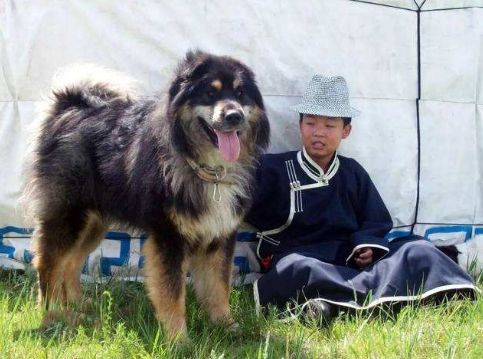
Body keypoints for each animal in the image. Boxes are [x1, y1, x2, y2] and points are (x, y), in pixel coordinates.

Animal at [24, 50, 270, 340]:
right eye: (210, 93)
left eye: (241, 93)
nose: (234, 115)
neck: (206, 169)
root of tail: (66, 109)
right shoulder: (168, 237)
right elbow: (172, 293)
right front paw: (178, 339)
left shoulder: (220, 235)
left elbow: (219, 287)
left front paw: (227, 327)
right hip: (68, 215)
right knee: (49, 264)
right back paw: (54, 315)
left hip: (94, 222)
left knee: (71, 262)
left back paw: (78, 305)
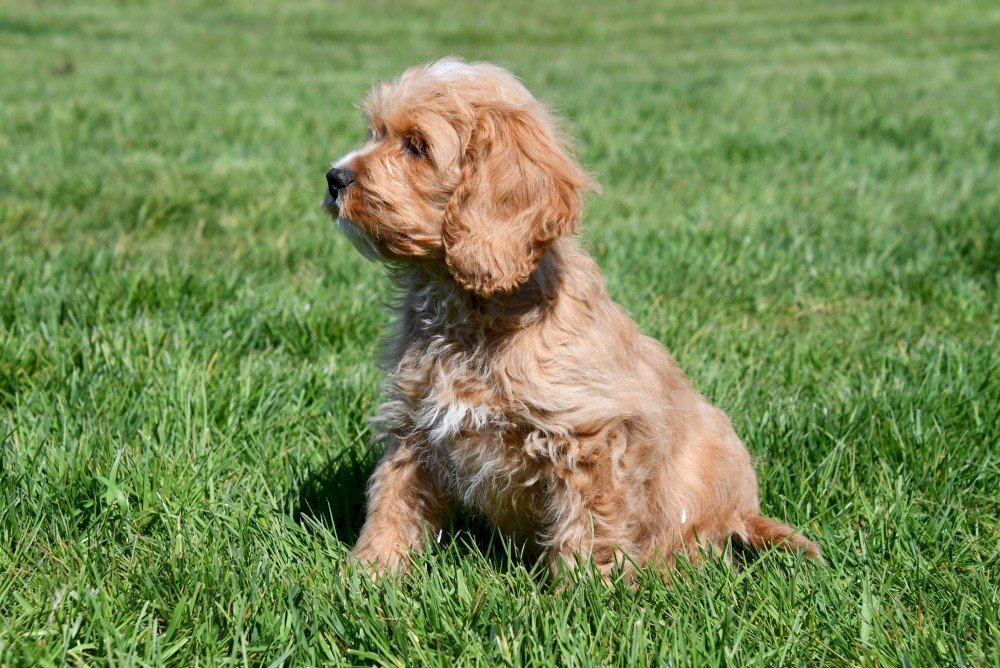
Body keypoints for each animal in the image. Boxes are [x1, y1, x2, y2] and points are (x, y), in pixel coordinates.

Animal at [322, 57, 820, 578]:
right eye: (375, 132)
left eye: (416, 145)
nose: (333, 178)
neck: (467, 306)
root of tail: (744, 510)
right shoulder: (415, 423)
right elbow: (393, 498)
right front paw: (368, 573)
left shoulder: (588, 437)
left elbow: (588, 526)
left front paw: (581, 592)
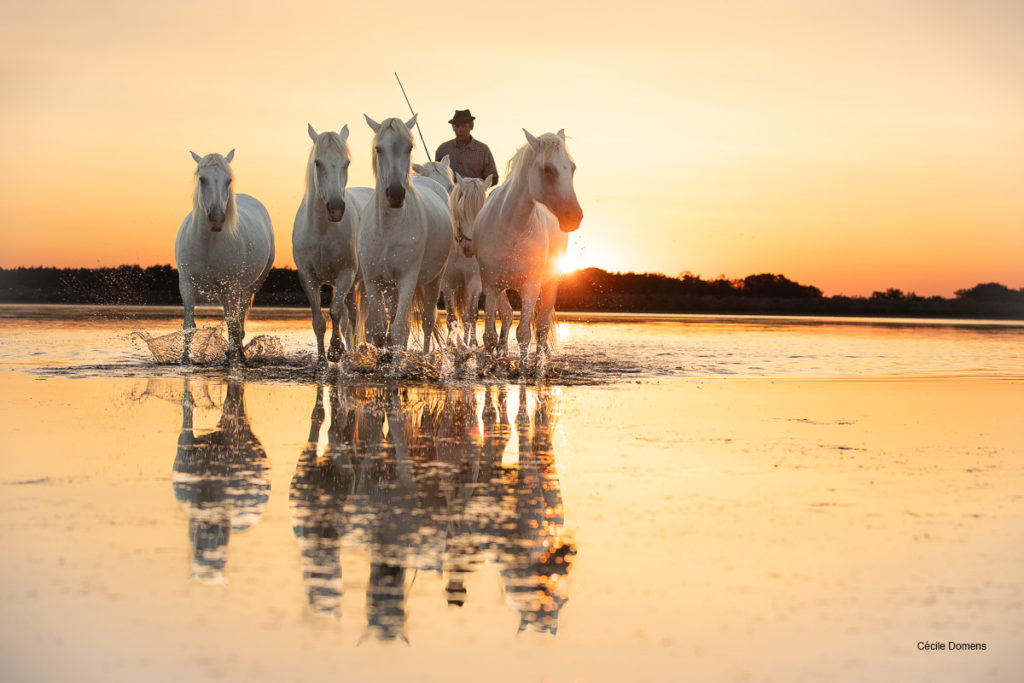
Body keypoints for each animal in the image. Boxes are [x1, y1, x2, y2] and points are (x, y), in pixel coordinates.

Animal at [175, 150, 276, 362]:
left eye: (228, 180)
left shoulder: (232, 286)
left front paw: (237, 357)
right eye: (202, 179)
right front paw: (185, 360)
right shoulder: (186, 284)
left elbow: (234, 324)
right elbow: (189, 325)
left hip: (249, 286)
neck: (208, 244)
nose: (216, 219)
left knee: (239, 315)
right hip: (222, 291)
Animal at [292, 124, 372, 366]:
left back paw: (352, 352)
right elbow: (318, 321)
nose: (336, 208)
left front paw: (336, 350)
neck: (322, 231)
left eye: (347, 163)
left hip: (359, 283)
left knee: (353, 318)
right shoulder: (308, 278)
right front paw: (321, 361)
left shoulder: (345, 275)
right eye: (318, 163)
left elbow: (335, 312)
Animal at [362, 115, 454, 352]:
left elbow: (397, 329)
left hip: (434, 280)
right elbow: (379, 329)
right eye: (378, 148)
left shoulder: (407, 279)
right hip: (391, 286)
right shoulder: (373, 280)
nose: (395, 194)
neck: (387, 230)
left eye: (409, 147)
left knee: (428, 319)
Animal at [438, 175, 489, 348]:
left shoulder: (474, 283)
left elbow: (469, 315)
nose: (470, 248)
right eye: (461, 211)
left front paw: (470, 343)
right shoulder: (448, 283)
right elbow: (451, 317)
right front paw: (451, 343)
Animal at [473, 129, 585, 362]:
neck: (512, 228)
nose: (574, 217)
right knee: (507, 316)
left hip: (549, 285)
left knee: (542, 327)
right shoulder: (491, 286)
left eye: (572, 167)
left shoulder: (530, 287)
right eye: (547, 169)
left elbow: (524, 334)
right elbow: (489, 335)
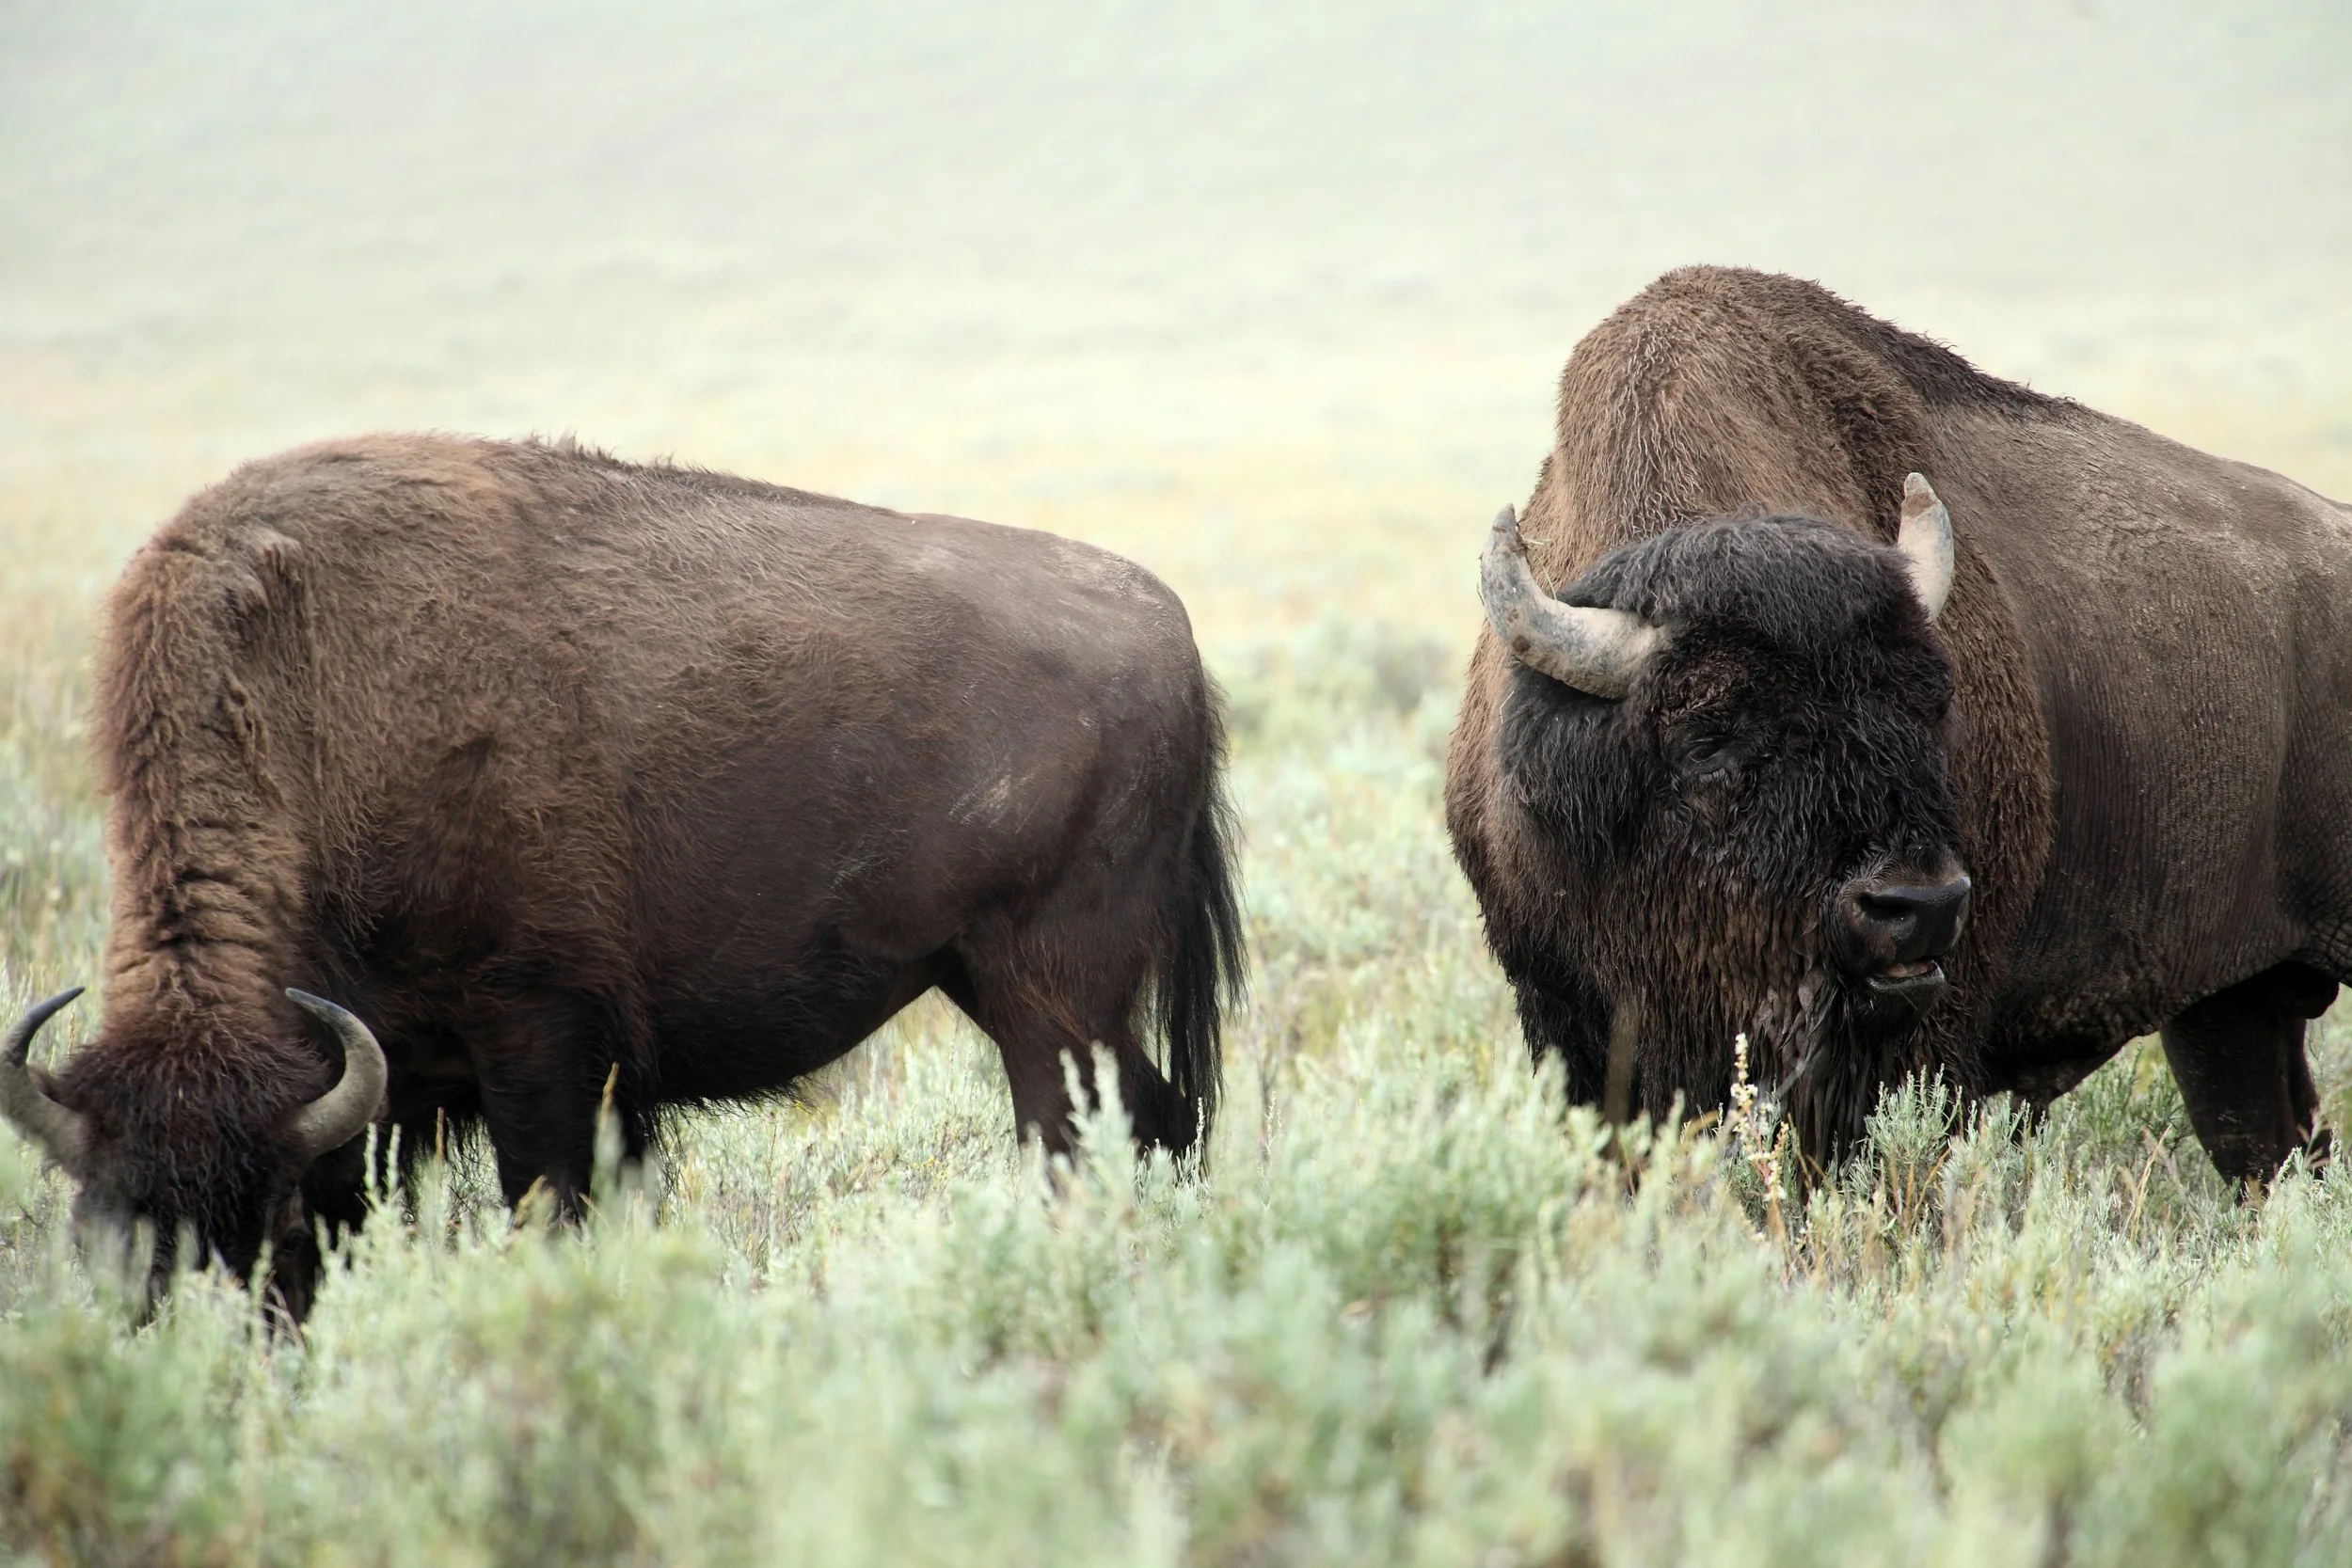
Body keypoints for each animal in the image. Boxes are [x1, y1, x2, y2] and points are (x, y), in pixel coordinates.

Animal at [3, 434, 1242, 1316]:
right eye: (101, 1229)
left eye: (265, 1227)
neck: (301, 698)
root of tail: (1174, 631)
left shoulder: (538, 1038)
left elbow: (546, 1205)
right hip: (998, 985)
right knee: (1163, 1116)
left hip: (1051, 1000)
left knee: (1079, 1142)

==========

▶ Task
Show the lines of the data that hold the word "root".

▶ Answer section
root of tail: (66, 109)
root of tail: (744, 510)
root of tail: (1174, 631)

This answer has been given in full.